[Source data]
+ + + +
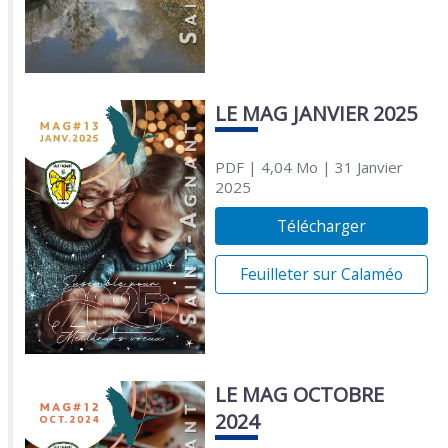
LE MAG JANVIER 2025
PDF
| 4,04 Mo
| 31 Janvier
2025
Télécharger
Feuilleter sur Calaméo
LE MAG OCTOBRE
2024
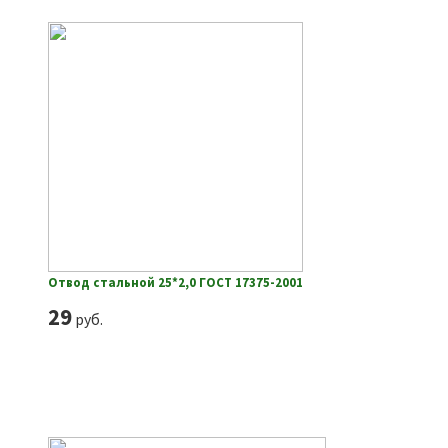
Отвод стальной 25*2,0 ГОСТ 17375-2001
29
руб.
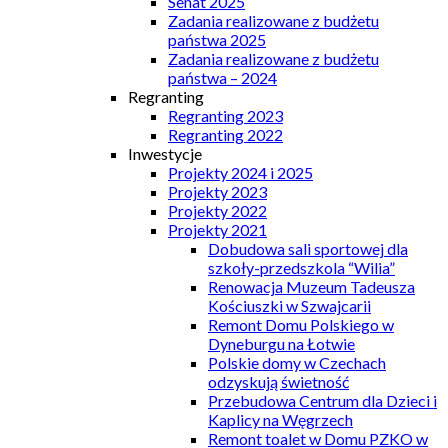
Senat 2025
Zadania realizowane z budżetu
państwa 2025
Zadania realizowane z budżetu
państwa – 2024
Regranting
Regranting 2023
Regranting 2022
Inwestycje
Projekty 2024 i 2025
Projekty 2023
Projekty 2022
Projekty 2021
Dobudowa sali sportowej dla
szkoły-przedszkola “Wilia”
Renowacja Muzeum Tadeusza
Kościuszki w Szwajcarii
Remont Domu Polskiego w
Dyneburgu na Łotwie
Polskie domy w Czechach
odzyskują świetność
Przebudowa Centrum dla Dzieci i
Kaplicy na Węgrzech
Remont toalet w Domu PZKO w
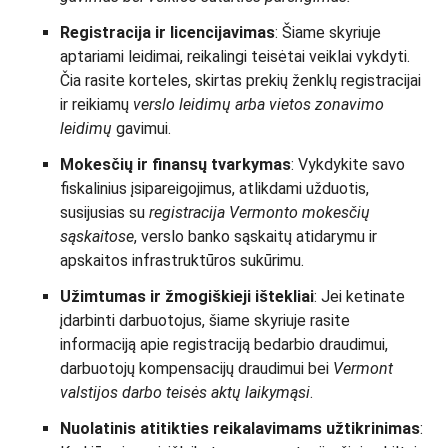
Registracija ir licencijavimas
: Šiame skyriuje
aptariami leidimai, reikalingi teisėtai veiklai vykdyti.
Čia rasite korteles, skirtas prekių ženklų registracijai
ir reikiamų
verslo leidimų arba vietos zonavimo
leidimų
gavimui.
Mokesčių ir finansų tvarkymas
: Vykdykite savo
fiskalinius įsipareigojimus, atlikdami užduotis,
susijusias su
registracija Vermonto mokesčių
sąskaitose
, verslo banko sąskaitų atidarymu ir
apskaitos infrastruktūros sukūrimu.
Užimtumas ir žmogiškieji ištekliai
: Jei ketinate
įdarbinti darbuotojus, šiame skyriuje rasite
informaciją apie registraciją bedarbio draudimui,
darbuotojų kompensacijų draudimui bei
Vermont
valstijos darbo teisės aktų laikymąsi
.
Nuolatinis atitikties reikalavimams užtikrinimas
:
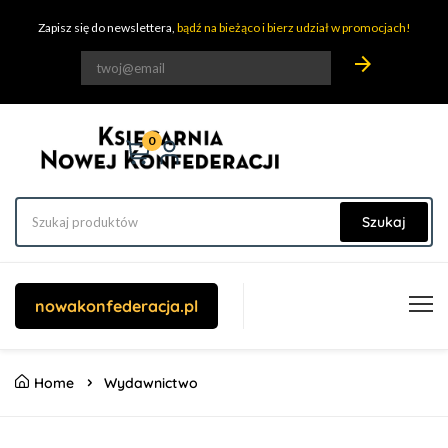
Zapisz się do newslettera,
bądź na bieżąco i bierz udział w promocjach!
arrow_forward
0
Szukaj
nowakonfederacja.pl
Home
Wydawnictwo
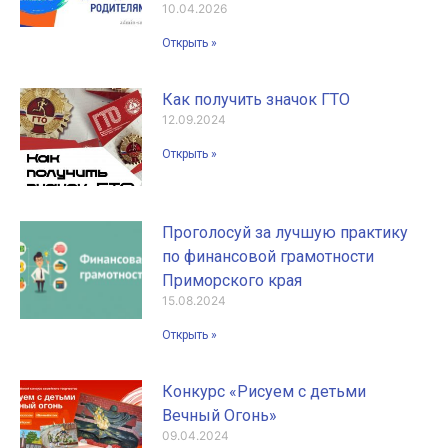
10.04.2026
Открыть »
Как получить значок ГТО
12.09.2024
Открыть »
Проголосуй за лучшую практику
по финансовой грамотности
Приморского края
15.08.2024
Открыть »
Конкурс «Рисуем с детьми
Вечный Огонь»
09.04.2024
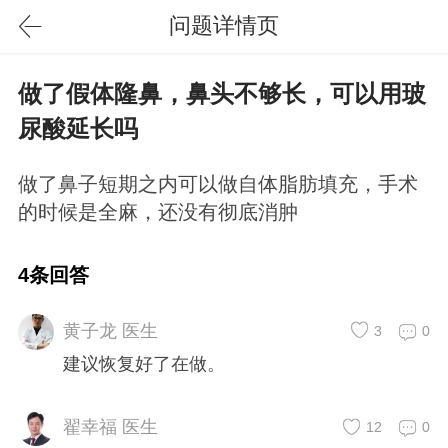
问题详情页
做了假体隆鼻，鼻头不够长，可以用玻
尿酸延长吗
做了鼻子短期之内可以做自体脂肪填充，手术
的时候是全麻，还没有彻底消肿
4条回答
黄子龙 医生
3
0
建议恢复好了在做。
翟幸福 医生
12
0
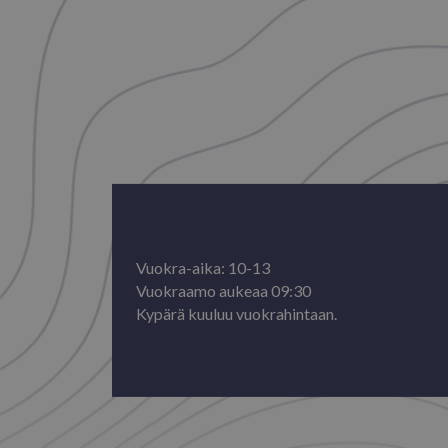
Vuokra-aika: 10-13
Vuokraamo aukeaa 09:30
Kypärä kuuluu vuokrahintaan.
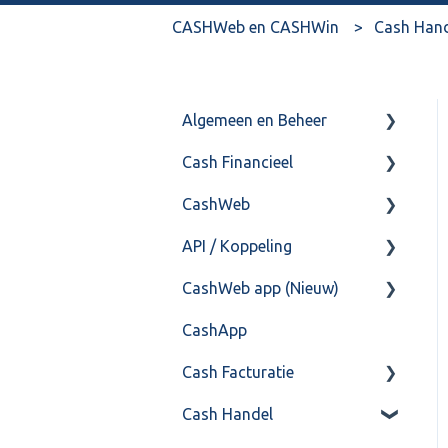
CASHWeb en CASHWin
Cash Han
Algemeen en Beheer
Cash Financieel
Bank(koppeling)
CashWeb
Import/Export
Boekhoud
API / Koppeling
Postbus
Fiscaal
CashHero Layout
CashWeb app (Nieuw)
Training & Consultancy
Overig
Mailen vanuit CASHWeb
Algemeen
CashApp
Overig
Algemeen gebruik
Api 3.0 (SOAP API)
Veel gestelde vragen
Cash Facturatie
API 4.0 (REST API)
Cash Handel
Factureren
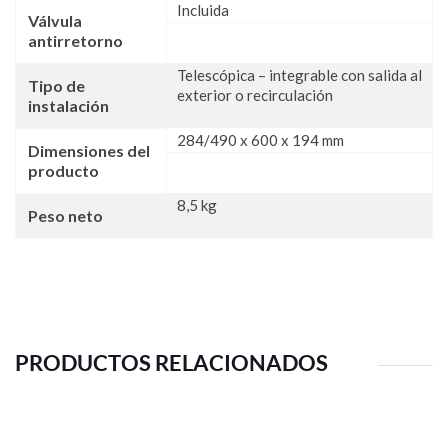
Incluida
Válvula
antirretorno
Telescópica – integrable con salida al
Tipo de
exterior o recirculación
instalación
284/490 x 600 x 194 mm
Dimensiones del
producto
8,5 kg
Peso neto
PRODUCTOS RELACIONADOS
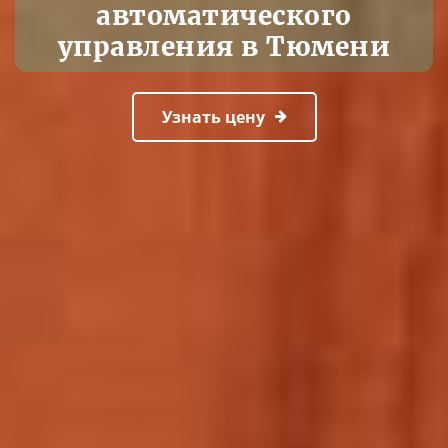
автоматического
управления в Тюмени
Узнать цену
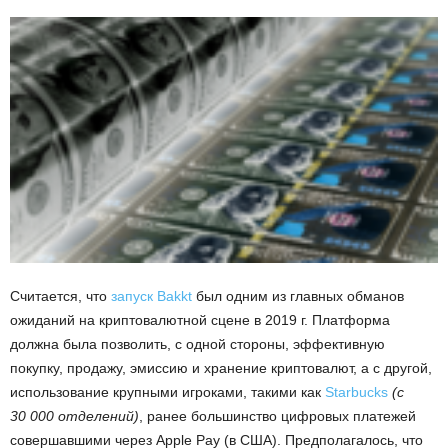
Считается, что
запуск Bakkt
был одним из главных обманов
ожиданий на криптовалютной сцене в 2019 г. Платформа
должна была позволить, с одной стороны, эффективную
покупку, продажу, эмиссию и хранение криптовалют, а с другой,
использование крупными игроками, такими как
Starbucks
(с
30 000 отделений)
, ранее большинство цифровых платежей
совершавшими через Apple Pay (в США). Предполагалось, что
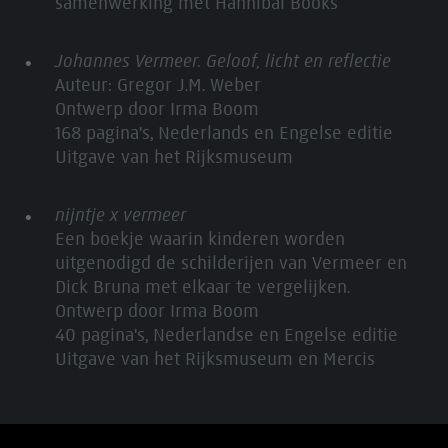
samenwerking met Hannibal Books
Johannes Vermeer. Geloof, licht en reflectie
Auteur: Gregor J.M. Weber
Ontwerp door Irma Boom
168 pagina's, Nederlands en Engelse editie
Uitgave van het Rijksmuseum
nijntje x vermeer
Een boekje waarin kinderen worden
uitgenodigd de schilderijen van Vermeer en
Dick Bruna met elkaar te vergelijken.
Ontwerp door Irma Boom
40 pagina's, Nederlandse en Engelse editie
Uitgave van het Rijksmuseum en Mercis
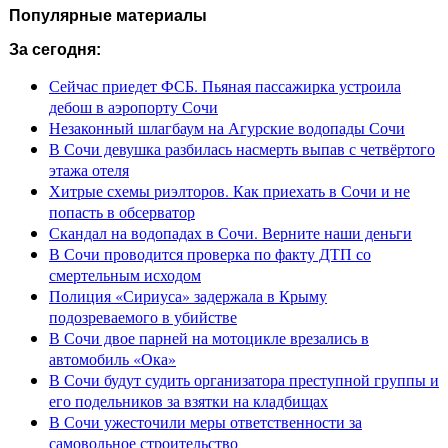
Популярные материалы
За сегодня:
Сейчас приедет ФСБ. Пьяная пассажирка устроила
дебош в аэропорту Сочи
Незаконный шлагбаум на Агурские водопады Сочи
В Сочи девушка разбилась насмерть выпав с четвёртого
этажа отеля
Хитрые схемы риэлторов. Как приехать в Сочи и не
попасть в обсерватор
Скандал на водопадах в Сочи. Верните наши деньги
В Сочи проводится проверка по факту ДТП со
смертельным исходом
Полиция «Сириуса» задержала в Крыму
подозреваемого в убийстве
В Сочи двое парней на мотоцикле врезались в
автомобиль «Ока»
В Сочи будут судить организатора преступной группы и
его подельников за взятки на кладбищах
В Сочи ужесточили меры ответственности за
самовольное строительство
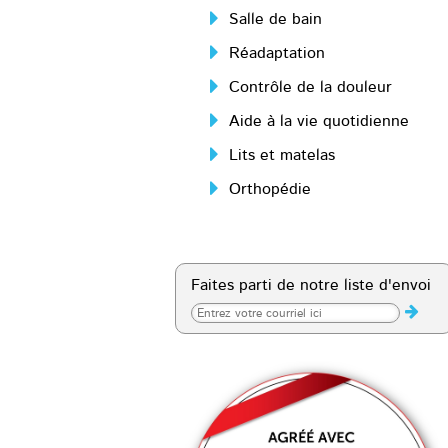
Salle de bain
Réadaptation
Contrôle de la douleur
Aide à la vie quotidienne
Lits et matelas
Orthopédie
Faites parti de notre liste d'envoi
+ + + +
WORK ORDER: If a line in the records holds the string "skyriuje", copy it.

COMPLETED EXERCISE:
: Šiame skyriuje
įdarbinti darbuotojus, šiame skyriuje rasite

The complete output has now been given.